RH net property and equipment
"No doubt," Peligal notes, "Friedman expects to stay ahead of the merchandising curve, but always getting it right is a tall order. When RH hits a rough spot, or when they have a disconnect with their customer, all this inventory--this huge, new fixed-asset base--will present a problem. It's great until you make a mistake. The fact is that RH is just as susceptible to the cycle as every other retailer."
Of course, RH insists that it's no such thing. As its "galleries" are not "stores," neither is the company itself a retailer. Its strategy, like its chairman, is unique--is, indeed, uniqueness. How much easier it is, Peligal points out, for Wal-Mart to achieve a low-cost strategy than for RH to deliver on what boils down to a greatness strategy: "It doesn't mean it's impossible, but do you want to pay a big multiple for a cyclical retailer that requires them to be great merchants for each of the next few years? Some investors will, as growth is hard to find in the retail sector, but it might be a dubious strategy--especially considering we haven't had a recession in more than six years."
Low interest rates pull forward demand and facilitate financing. They have been very good to RH. A $350 million issue of zero-percent convertible senior notes due in 2019, which was privately placed last year, is trading at 99; a $300 million issue of zero-percent convertible senior notes due in 2020, which was privately placed in June, is quoted at 95.5. "We have taken important steps to strengthen our balance sheet," says Boone on the second-quarter video presentation. "As you know, we executed our second zero-coupon convertible debt offering earlier this year, and now have the capital to execute our strategy in any economic environment. It's also important to know that we also executed a hedge transaction that prevents dilution from the convertible bonds until our market cap reaches nearly $8 billion. The hedge is also tax-deductible, further reducing the cost of this extra capital." On Sept. 25, the CFO exercised and sold 20,000 shares through a 10b(5)-1 plan. She directly holds no shares.

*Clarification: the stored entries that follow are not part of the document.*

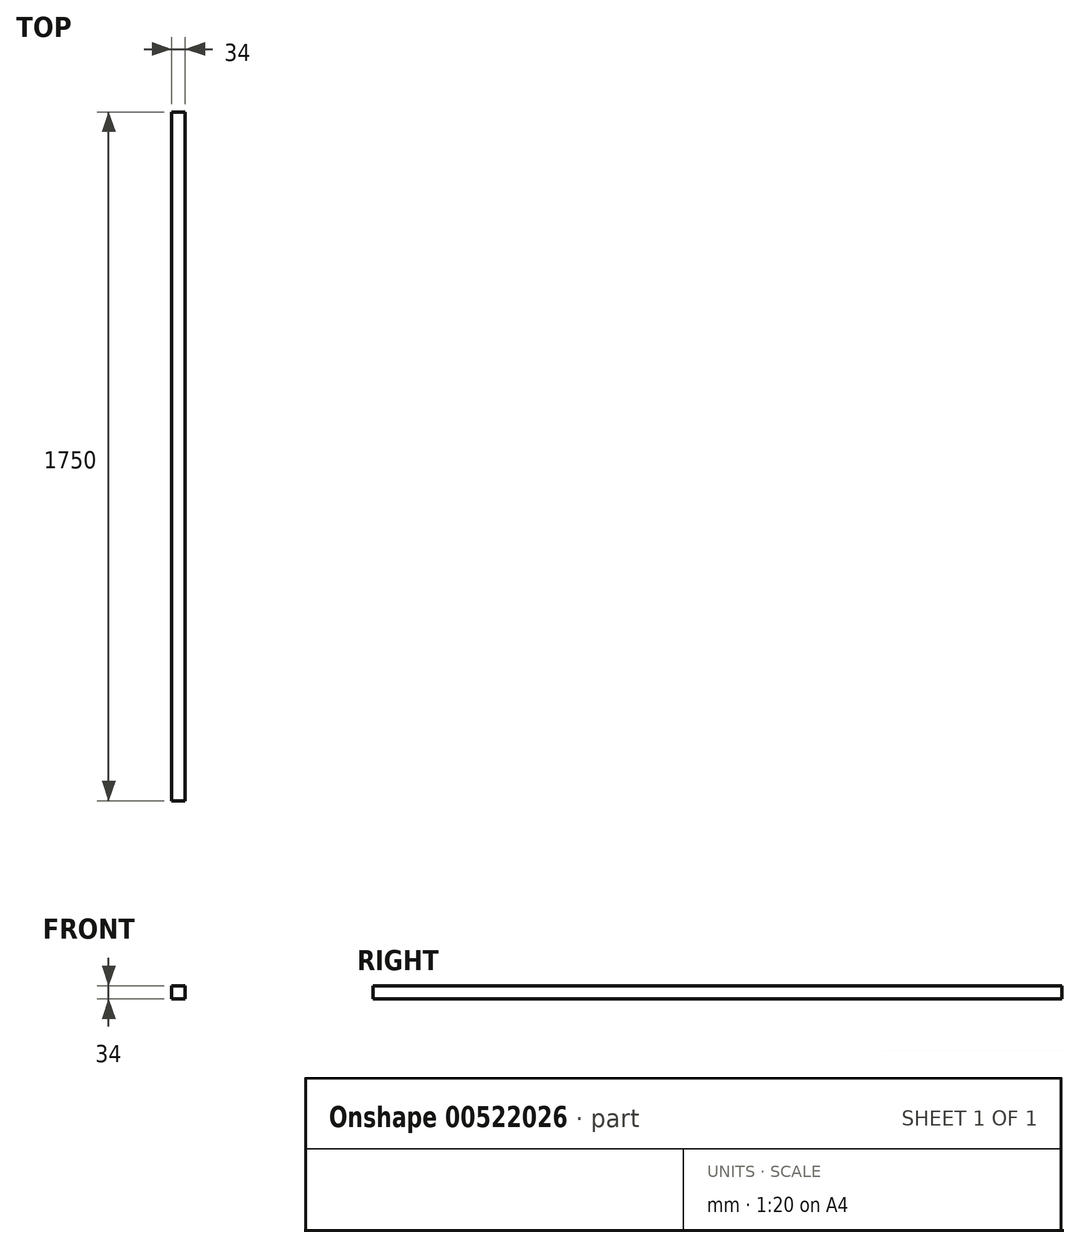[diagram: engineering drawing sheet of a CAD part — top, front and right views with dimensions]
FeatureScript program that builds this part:
annotation { "Feature Type Name" : "Feature", "Feature Type Description" : "" }
export const myFeature = defineFeature(function(context is Context, id is Id, definition is map)
    precondition{}
    {
        {
            var Q0;
            Q0=qCreatedBy(makeId("Top.planeOp"),FACE);
            var sketch = newSketch(context, id + "F0", { "sketchPlane" : qUnion([Q0])});
            skLineSegment(sketch, "E0.bottom", {"start": v(0, 0) * mm, "end": v(34, 0) * mm});
            skLineSegment(sketch, "E0.top", {"start": v(0, 1750) * mm, "end": v(34, 1750) * mm});
            skLineSegment(sketch, "E0.left", {"start": v(0, 0) * mm, "end": v(0, 1750) * mm});
            skLineSegment(sketch, "E0.right", {"start": v(34, 0) * mm, "end": v(34, 1750) * mm});
            skSolve(sketch);
        }
        {
            var Q0;
            Q0=makeQuery(id+"F0.imprint","IMPRINT",FACE,{"disambiguationData":[TD([[makeQuery(id+"F0.imprint","IMPRINT",EDGE,{"derivedFrom":sQuery(id+"F0.wireOp",EDGE,"E0.bottom")}),1.0]])]});
            extrude(context, id + "F1", {"entities" : qUnion([Q0]), "flatOperationType" : FlatOperationType.REMOVE, "depth" : 34 * mm, "offsetDistance" : 25 * mm, "domain" : OperationDomain.MODEL});
        }
    });
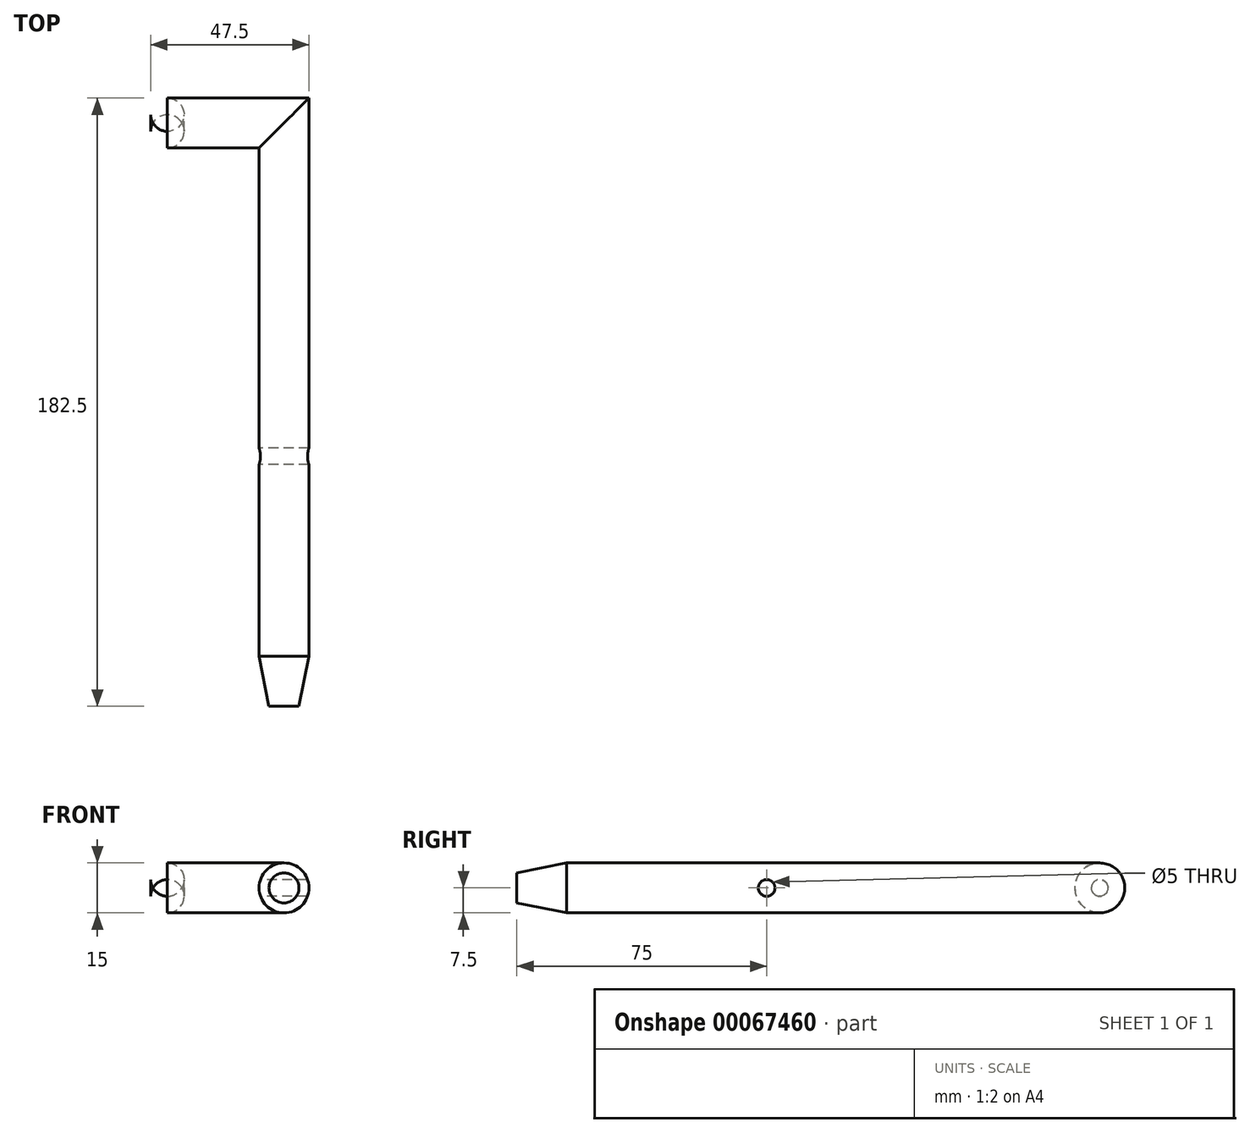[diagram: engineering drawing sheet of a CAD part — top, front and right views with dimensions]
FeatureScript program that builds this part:
annotation { "Feature Type Name" : "Feature", "Feature Type Description" : "" }
export const myFeature = defineFeature(function(context is Context, id is Id, definition is map)
    precondition{}
    {
        {
            var Q0;
            Q0=qCreatedBy(makeId("Front.planeOp"),FACE);
            var sketch = newSketch(context, id + "F0", { "sketchPlane" : qUnion([Q0])});
            skCircle(sketch, "E0", {"center": v(0, 0) * mm, "radius": 7.5 * mm});
            skSolve(sketch);
        }
        {
            var Q0;
            Q0 = qSketchRegion(id + "F0", true);
            extrude(context, id + "F1", {"entities" : qUnion([Q0]), "depth" : 75 * mm});
        }
        {
            var Q0;
            Q0=qCreatedBy(makeId("Top.planeOp"),FACE);
            var sketch = newSketch(context, id + "F2", { "sketchPlane" : qUnion([Q0])});
            skLineSegment(sketch, "E1", {"start": v(0, 0) * mm, "end": v(0, 100) * mm});
            skLineSegment(sketch, "E2", {"start": v(0, 100) * mm, "end": v(-40, 100) * mm});
            skSolve(sketch);
        }
        {
            var Q0;
            Q0=makeQuery(id+"F1.opExtrude","CAP_FACE",FACE,{"disambiguationData":[OSD([sQuery(id+"F0.wireOp",EDGE,"E0")])],"isStart":true});
            var Q1;
            Q1 = qConstructionFilter(qBodyType(qCreatedBy(id + "F2" ,EDGE), BodyType.WIRE), ConstructionObject.NO);
            sweep(context, id + "F3", {"operationType" : NewBodyOperationType.ADD, "profiles" : qUnion([Q0]), "path" : qUnion([Q1])});
        }
        {
            var Q0;
            Q0=qCreatedBy(makeId("Right.planeOp"),FACE);
            var sketch = newSketch(context, id + "F4", { "sketchPlane" : qUnion([Q0])});
            skPoint(sketch, "E3", {"position": v(0, 0) * mm});
            skCircle(sketch, "E4", {"center": v(0, 0) * mm, "radius": 2.5 * mm});
            skSolve(sketch);
        }
        {
            var Q0;
            Q0 = qSketchRegion(id + "F4", true);
            extrude(context, id + "F5", {"entities" : qUnion([Q0]), "operationType" : NewBodyOperationType.ADD, "endBound" : BoundingType.SYMMETRIC, "depth" : 15 * mm});
        }
        {
            var Q0;
            Q0=makeQuery(id+"F5.opExtrude","CAP_FACE",FACE,{"disambiguationData":[OSD([sQuery(id+"F4.wireOp",EDGE,"E4")])],"isStart":true});
            var sketch = newSketch(context, id + "F6", { "sketchPlane" : qUnion([Q0])});
            skPoint(sketch, "E5", {"position": v(0, 0) * mm});
            skSolve(sketch);
        }
        {
            var Q0;
            Q0=sQuery(id+"F6.wireOp",VERTEX,"E5");
            var Q1;
            Q1=makeQuery(id+"F1.opExtrude","SWEPT_BODY",BODY,{"disambiguationData":[OSD([sQuery(id+"F0.wireOp",EDGE,"E0")])]});
            hole(context, id + "F7", {"style" : HoleStyle.SIMPLE, "holeDiameter" : 5 * mm, "endStyle" : HoleEndStyle.THROUGH, "locations" : qUnion([Q0]), "scope" : qUnion([Q1])});
        }
        {
            var Q0;
            Q0=makeQuery(id+"F1.opExtrude","CAP_EDGE",EDGE,{"disambiguationData":[OSD([sQuery(id+"F0.wireOp",EDGE,"E0")])],"isStart":false});
            chamfer(context, id + "F8", {"entities" : qUnion([Q0]), "chamferType" : ChamferType.TWO_OFFSETS, "width1" : 15 * mm, "oppositeDirection" : true, "width2" : 3 * mm, "tangentPropagation" : true});
        }
        {
            var Q0;
            Q0=makeQuery(id+"F3.opSweep","CAP_EDGE",EDGE,{"disambiguationData":[OSD([sQuery(id+"F0.wireOp",EDGE,"E0"),sQuery(id+"F2.wireOp",VERTEX,"E2.end")])],"isStart":false});
            fillet(context, id + "F9", {"entities" : qUnion([Q0]), "radius" : 5 * mm, "tangentPropagation" : true, "allowEdgeOverflow" : false});
        }
    });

"A lot of times," Peligal winds up, "a company puts up a string of good quarters, and the beaten-down short-seller throws in the towel and moves on to something else. In other words, RH's success thus far has not necessarily changed anyone's view of what the endgame looks like. Short-sellers are still waiting for signs of a crack--sales growth to decelerate, gross margins to track lower, inventories to push higher, expenses to rise in a reflection of the difficulty of running a bigger, more complex operation. And remember, RH is still an organization which very much goes through Friedman and is a bet on his continuing to execute flawlessly."